After the crossover successes of Ang Lee's Crouching Tiger, Hidden Dragon and Zhang Yimou's Hero and House of Flying Daggers, director Chen Kaige must've thought, "I gotta get me some of that." Unfortunately, the increasingly pandering instincts of the filmmaker behind Farewell, My Concubine result in a cartoony near-parody of the mythological martial arts film.
Chen quickly squanders the goodwill earned by a graceful storybook prelude. A girl named Qingcheng agrees to a trade with goddess Manshen (Hong Chen): prosperity and beauty will be hers, but all of her loving relationships will end badly. As the grown Princess Qingcheng (Cecilia Cheung), she regrets her choice, but her fate can only be reversed by drastically unnatural conditions. You know, the kind of stuff that never happens. Snow falling in spring and the dead coming back to life. Give up hope, girlfriend! Hmm.
In a tastelessly computer-generated battle scene that comes off as more hyperbolic than epic, Chen introduces Kunlun (Dong-Kun Jang), the slave of General Guangming (Hiroyuki Sanada). Here, the director appears to be making something along the lines of Kung Fu Hustle, except Chen turns out not to be kidding, even when he has Guangming fighting with what appear to be two big brass balls. When the camera slows down long enough for Chen to frame an image, he manages some pretty compositions, and some may respond to the florid, romantic emotionalism of the relatively quiet moments, in which Quingcheng and Kunlun work out their romantic complications.
Chen's occasionally beautiful imagery also has darker expressions, like the princess trapped in a gilded cage, but Chen always goes a step too far (Kunlun flying Quingcheng like a kite). If it weren't for a sex scene, The Promise might have made a suitable martial arts fantasy for kids.
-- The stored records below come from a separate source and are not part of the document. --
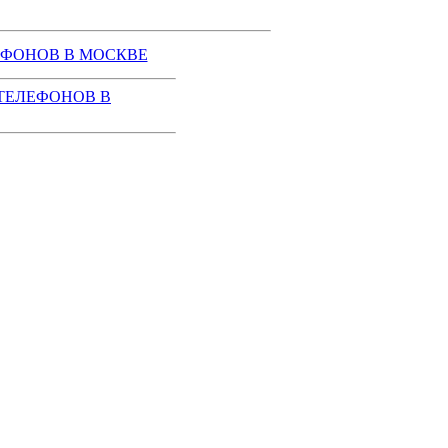
ЕФОНОВ В МОСКВЕ
ТЕЛЕФОНОВ В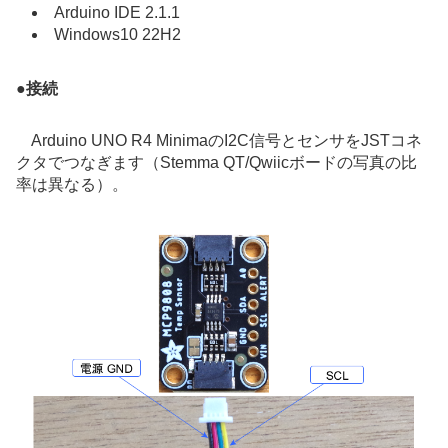
Arduino IDE 2.1.1
Windows10 22H2
●
接続
Arduino UNO R4 MinimaのI2C信号とセンサをJSTコネ
クタでつなぎます（Stemma QT/Qwiicボードの写真の比
率は異なる）。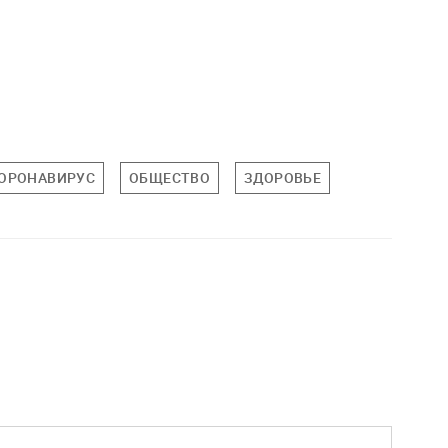
ОРОНАВИРУС
ОБЩЕСТВО
ЗДОРОВЬЕ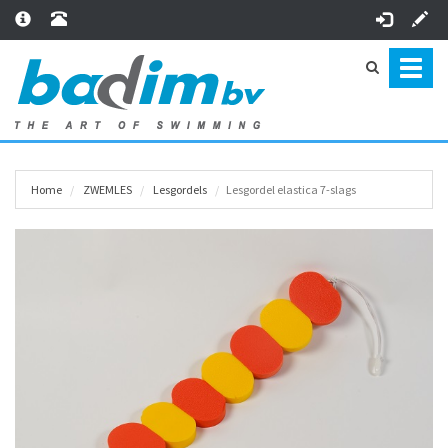
Toggl
naviga
Home
ZWEMLES
Lesgordels
Lesgordel elastica 7-slags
Unfortunately, flimsy, fake-looking weaponry, bad wigs, grandiose scoring, overacting, simplistic dialogue, illogically elaborate staging, and a plot that goes out of its way to be predictable all contribute to the overall impression that The Promise is simply, as the kids used to say, lame.
[NOTE: Taking a page from the Weinstein playbook, Warner Independent has lopped twenty-six minutes off of Chen's original cut. Perhaps those missing minutes would provide more depth, balance, and good taste than the 102-minute cut display, but then again, they'd also make The Promise twenty-six minutes longer.]